(Data for this task)
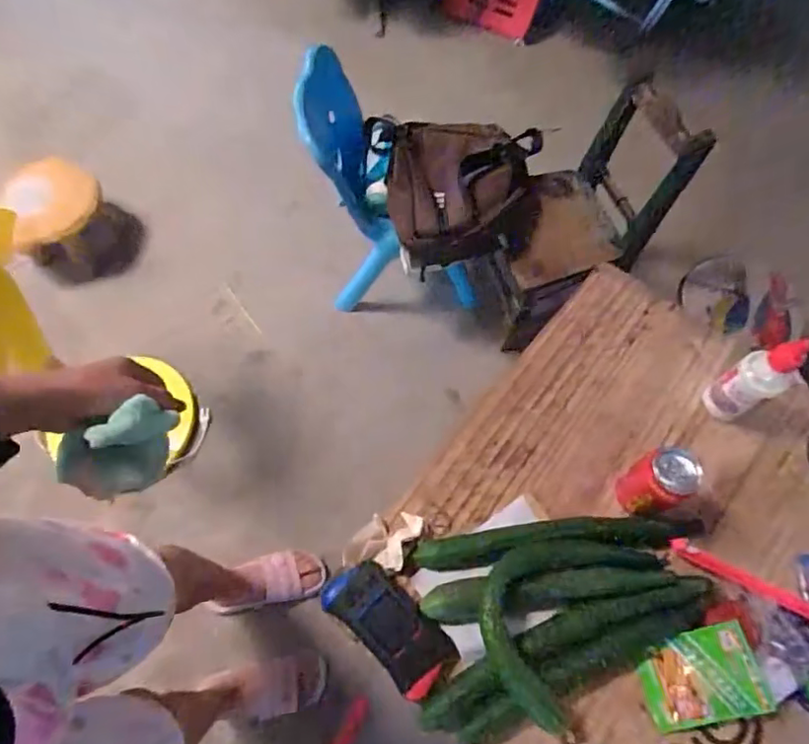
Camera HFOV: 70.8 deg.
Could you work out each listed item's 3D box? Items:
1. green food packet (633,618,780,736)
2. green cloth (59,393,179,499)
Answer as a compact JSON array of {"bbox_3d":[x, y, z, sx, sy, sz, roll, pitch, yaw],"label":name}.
[{"bbox_3d":[0.326,0.338,0.628,0.122,0.017,0.089,-23,62,15],"label":"green food packet"},{"bbox_3d":[-0.243,0.065,0.475,0.099,0.069,0.053,-29,69,-13],"label":"green cloth"}]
(End Data for this task)
● Assigned task: Set down, word for word, the full listing above, and carry over no pictures.

● Exercise response:
Camera HFOV: 70.8 deg.
Could you work out each listed item's 3D box? Items:
1. green food packet (633,618,780,736)
2. green cloth (59,393,179,499)
Answer as a compact JSON array of {"bbox_3d":[x, y, z, sx, sy, sz, roll, pitch, yaw],"label":name}.
[{"bbox_3d":[0.326,0.338,0.628,0.122,0.017,0.089,-23,62,15],"label":"green food packet"},{"bbox_3d":[-0.243,0.065,0.475,0.099,0.069,0.053,-29,69,-13],"label":"green cloth"}]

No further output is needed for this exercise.